Si la rémunération des actionnaires des entreprises du CAC 40 n’atteignent pas encore les niveaux de certaines multinationales anglo-saxonnes, elle est très largement à la hausse, conduisant à terme à une déformation majeure du partage de la valeur ajoutée.
Quant à l’état français, supposé être le gardien général, il ne cherche pas à réguler ces entreprises : les entreprises dont il est actionnaire comme Engie, ont une politique de distribution de dividendes particulièrement généreuse. Cette politique nuit à l’investissement et au final à l’avenir des entreprises.
Le salaire moyen d’un patron du CAC 40 était de 4,68 millions d’euros en 2017. En moyenne, les PDG du CAC 40 gagnent 257 fois le SMIC par an et 119 fois plus que la moyenne de la rémunération de leurs salariés.
Les entreprises du CAC 40 sont loin d’être des modèles en matière d’égalité de rémunération entre leur personnel masculin et féminin, sujet sur lequel elles rechignent à communiquer.

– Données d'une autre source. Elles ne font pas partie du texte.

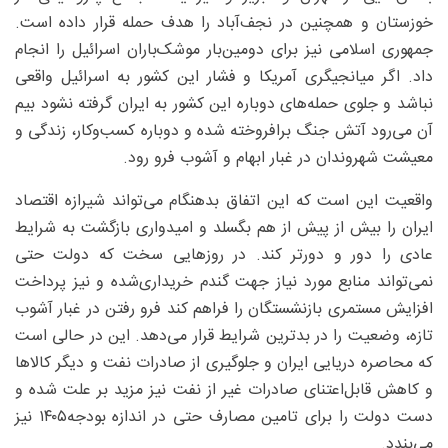
خوزستان و همچنین در نجف‌آباد را هدف حمله قرار داده است.
جمهوری اسلامی نیز برای دومین‌بار موشک‌باران اسرائیل را انجام
داد. اگر میانجیگری آمریکا و فشار این کشور به اسرائیل واقعی
نباشد و جلوی حمله‌های دوباره این کشور به ایران گرفته نشود بیم
آن می‌رود آتش جنگ برافروخته شده و دوباره کسب‌وکار، زندگی و
معیشت شهروندان در غبار ابهام و آشوب فرو رود.
واقعیت این است که این اتفاق بدهنگام می‌تواند شیرازه اقتصاد
ایران را بیش از پیش از هم بگسلد و امیدواری بازگشت به شرایط
عادی را دور و دورتر کند. در روزهایی سخت که دولت حتی
نمی‌تواند منابع مورد نیاز جهت گندم خریداری‌شده و نیز پرداخت
افزایش مستمری بازنشستگان را فراهم کند فرو رفتن در غبار آشوب
تازه، وضعیت را در بدترین شرایط قرار می‌دهد. این در حالی است
که محاصره دریایی ایران و جلوگیری از صادرات نفت و دیگر کالاها
و کاهش قابل‌اعتنای صادرات غیر از نفت نیز مزید بر علت شده و
دست دولت را برای تامین مصارف حتی در اندازه بودجه‌۱۴۰۵ نیز
می‌بندد.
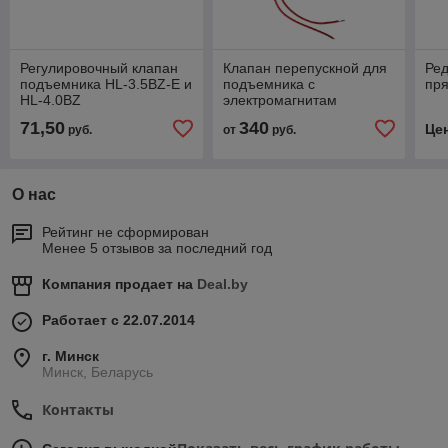
Регулировочный клапан
Клапан перепускной для
Ре
подъемника HL-3.5BZ-E и
подъемника с
пря
HL-4.0BZ
электромагнитам
71,50
340
Це
руб.
от
руб.
О нас
Рейтинг не сформирован
Менее 5 отзывов за последний год
Компания продает на
Deal.by
Работает с 22.07.2014
г. Минск
Минск, Беларусь
Контакты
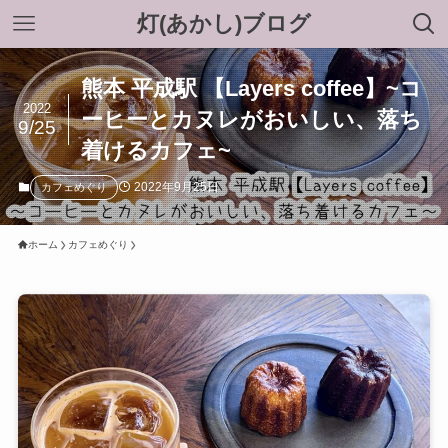
灯(あかし)ブログ
熊本 平成駅 【Layers coffee】~コ
2022
ーヒーとカヌレがおいしい、落ち
9/25
着けるカフェ~
2022年9月25日
カフェめぐり
ホーム
カフェめぐり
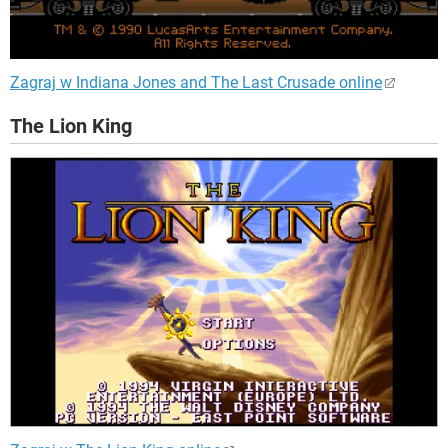
Zagraj w Indiana Jones and The Last Crusade online
The Lion King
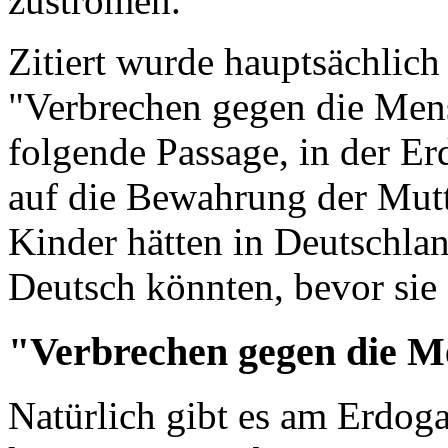
zuströmen.
Zitiert wurde hauptsächlich
"Verbrechen gegen die Mensc
folgende Passage, in der E
auf die Bewahrung der Mutt
Kinder hätten in Deutschla
Deutsch könnten, bevor si
"Verbrechen gegen die M
Natürlich gibt es am Erdog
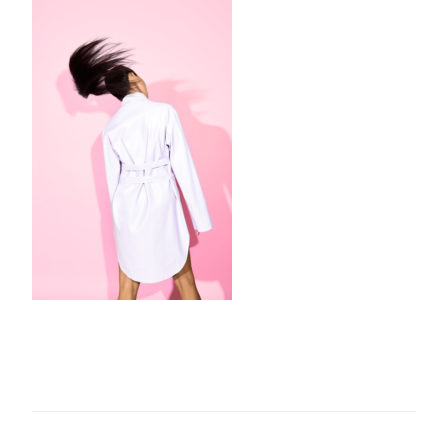
A96B-
4F7C-
B9DB-
193935BF7CF6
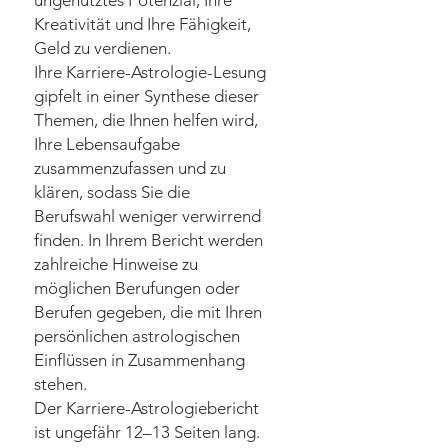
ungenutztes Potenzial, Ihre
Kreativität und Ihre Fähigkeit,
Geld zu verdienen.
Ihre Karriere-Astrologie-Lesung
gipfelt in einer Synthese dieser
Themen, die Ihnen helfen wird,
Ihre Lebensaufgabe
zusammenzufassen und zu
klären, sodass Sie die
Berufswahl weniger verwirrend
finden. In Ihrem Bericht werden
zahlreiche Hinweise zu
möglichen Berufungen oder
Berufen gegeben, die mit Ihren
persönlichen astrologischen
Einflüssen in Zusammenhang
stehen.
Der Karriere-Astrologiebericht
ist ungefähr 12–13 Seiten lang.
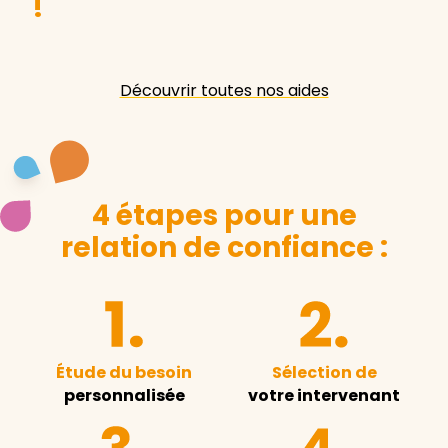
!
Découvrir toutes nos aides
4 étapes pour une
relation de confiance :
Étude du besoin
Sélection de
personnalisée
votre intervenant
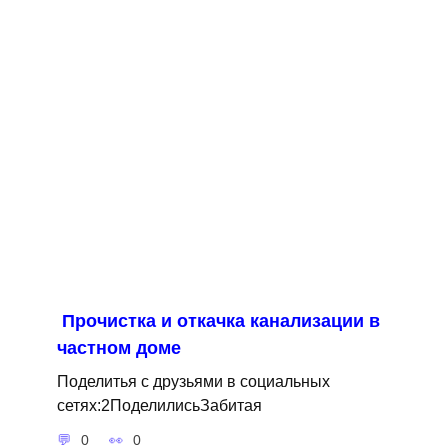
Прочистка и откачка канализации в
частном доме
Поделитья с друзьями в социальных
сетях:2ПоделилисьЗабитая
0
0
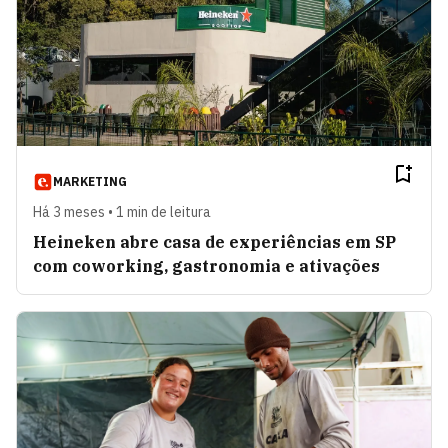
MARKETING
Há 3 meses • 1 min de leitura
Heineken abre casa de experiências em SP
com coworking, gastronomia e ativações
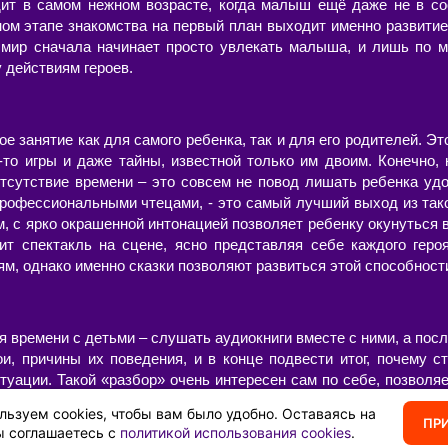
дит в самом нежном возрасте, когда малыш ещё даже не в со
ном этапе знакомства на первый план выходит именно развитие
ир сначала начинает просто увлекать малыша, и лишь по м
у действиям героев.
ое занятие как для самого ребенка, так и для его родителей. Эт
-то игры и даже тайны, известной только им двоим. Конечно, 
 отсутствие времени – это совсем не повод лишать ребенка уд
профессиональными чтецами, - это самый лучший выход из так
м, с ярко окрашенной интонацией позволяет ребенку окунуться
ит спектакль на сцене, ясно представляя себе каждого геро
м, однако именно сказки позволяют развиться этой способност
 времени с детьми – слушать аудиокниги вместе с ними, а после
ои, причины их поведения, и в конце подвести итог, почему с
уации. Такой «разбор» очень интересен сам по себе, позволяе
нность – возможность ненавязчиво, иногда в игровой форме
льзуем cookies, чтобы вам было удобно. Оставаясь на
ПР
ы соглашаетесь с
политикой использования cookies
.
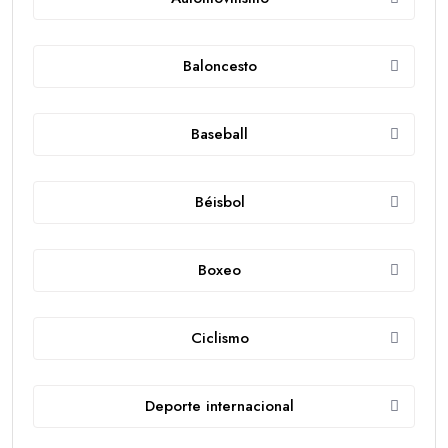
Baloncesto
Baseball
Béisbol
Boxeo
Ciclismo
Deporte internacional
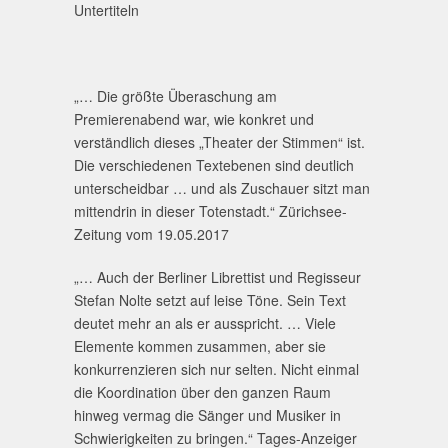
Untertiteln
„… Die größte Überaschung am
Premierenabend war, wie konkret und
verständlich dieses „Theater der Stimmen“ ist.
Die verschiedenen Textebenen sind deutlich
unterscheidbar … und als Zuschauer sitzt man
mittendrin in dieser Totenstadt.“ Zürichsee-
Zeitung vom 19.05.2017
„… Auch der Berliner Librettist und Regisseur
Stefan Nolte setzt auf leise Töne. Sein Text
deutet mehr an als er ausspricht. … Viele
Elemente kommen zusammen, aber sie
konkurrenzieren sich nur selten. Nicht einmal
die Koordination über den ganzen Raum
hinweg vermag die Sänger und Musiker in
Schwierigkeiten zu bringen.“ Tages-Anzeiger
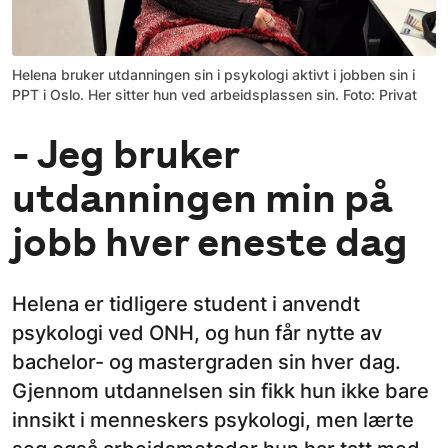
Helena bruker utdanningen sin i psykologi aktivt i jobben sin i
PPT i Oslo. Her sitter hun ved arbeidsplassen sin. Foto: Privat
- Jeg bruker
utdanningen min på
jobb hver eneste dag
Helena er tidligere student i anvendt
psykologi ved ONH, og hun får nytte av
bachelor- og mastergraden sin hver dag.
Gjennom utdannelsen sin fikk hun ikke bare
innsikt i menneskers psykologi, men lærte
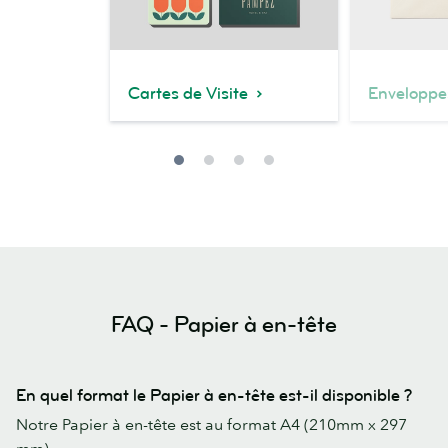
Cartes de Visite
Enveloppe
FAQ - Papier à en-tête
En quel format le Papier à en-tête est-il disponible ?
Notre Papier à en-tête est au format A4 (210mm x 297
mm).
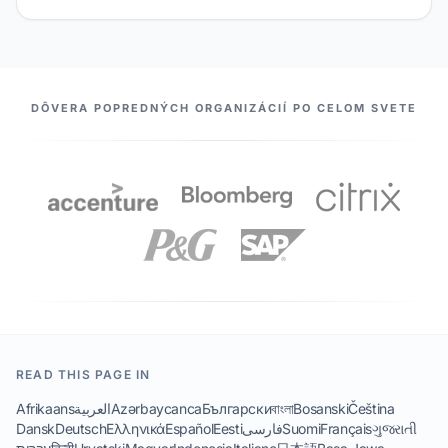
NAŠI PARTNERI
DÔVERA POPREDNÝCH ORGANIZÁCIÍ PO CELOM SVETE
READ THIS PAGE IN
Afrikaans
العربية
Azərbaycanca
Български
বাংলা
Bosanski
Čeština
Dansk
Deutsch
Ελληνικά
Español
Eesti
فارسی
Suomi
Français
ગુજરાતી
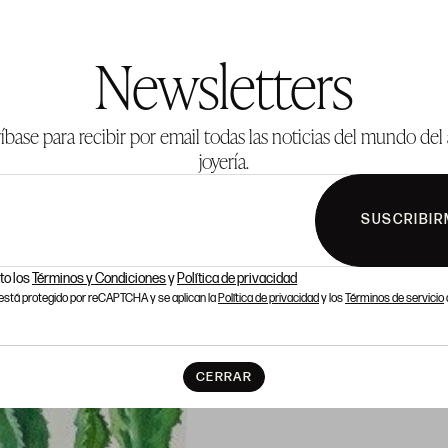
Newsletters
íbase para recibir por email todas las noticias del mundo del 
joyería.
SUSCRIBIR
to los
Términos y Condiciones
y
Política de privacidad
o está protegido por reCAPTCHA y se aplican la
Política de privacidad
y los
Términos de servicio
CERRAR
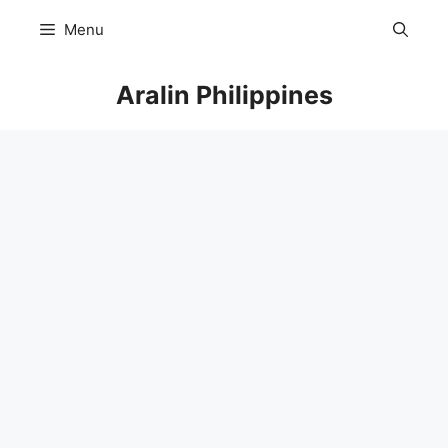
Skip
Menu
to
content
Aralin Philippines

Les données disponibles montrent que, sur l’ensemble de ces grandes entreprises, l’écart de salaire moyen, à qualification égale, est de 18,6% au détriment des femmes. Par ailleurs, sur un échantillon d’une soixante de grandes entreprises liées au CAC 40, 13 n’ont aucune femme au sein de leur direction. Sur les 57 PDG, directeurs généraux et président du conseil d‘administration qui dirigent les géants du CAC, il n’y a que deux femmes.
Ces mêmes entreprises sont les championnes de l’évitement fiscal, ce qui leur permet de payer moins d’impôts que les autres entreprises : selon la direction du trésor, le taux d’imposition effectif brut des grandes entreprises était en 2014 de 26 %, contre 32 % pour les PME.
Cette inégalité est possible grâce à des techniques de plus en plus complexes qui utilisent notamment la concurrence fiscale entre Etats.
Cet évitement fiscal est grandement facilité pour les grandes entreprises par le biais notamment du Crédit d’impôt recherche (CIR).
La présence de l’Etat français dans le capital des entreprises n’a malheureusement pas d’effet sur leur comportement. Non seulement les entreprises dont l’état est actionnaire donnent la priorité au versement de dividendes, mais elles sont également parmi les plus actives en matière d’évitement fiscal.
Ainsi Engie, dont l’état est actionnaire à hauteur de 24 %, possède 2.300 filiales, dont 327 sont basées dans des paradis fiscaux : 133 aux Pays-Bas, 74 en Belgique et 28 au Luxembourg, où 27 milliards d’actifs ont été transférés et où Engie a même installé sa maison mère.
Outre Engie, la Belgique attire entre autres EDF et Orange.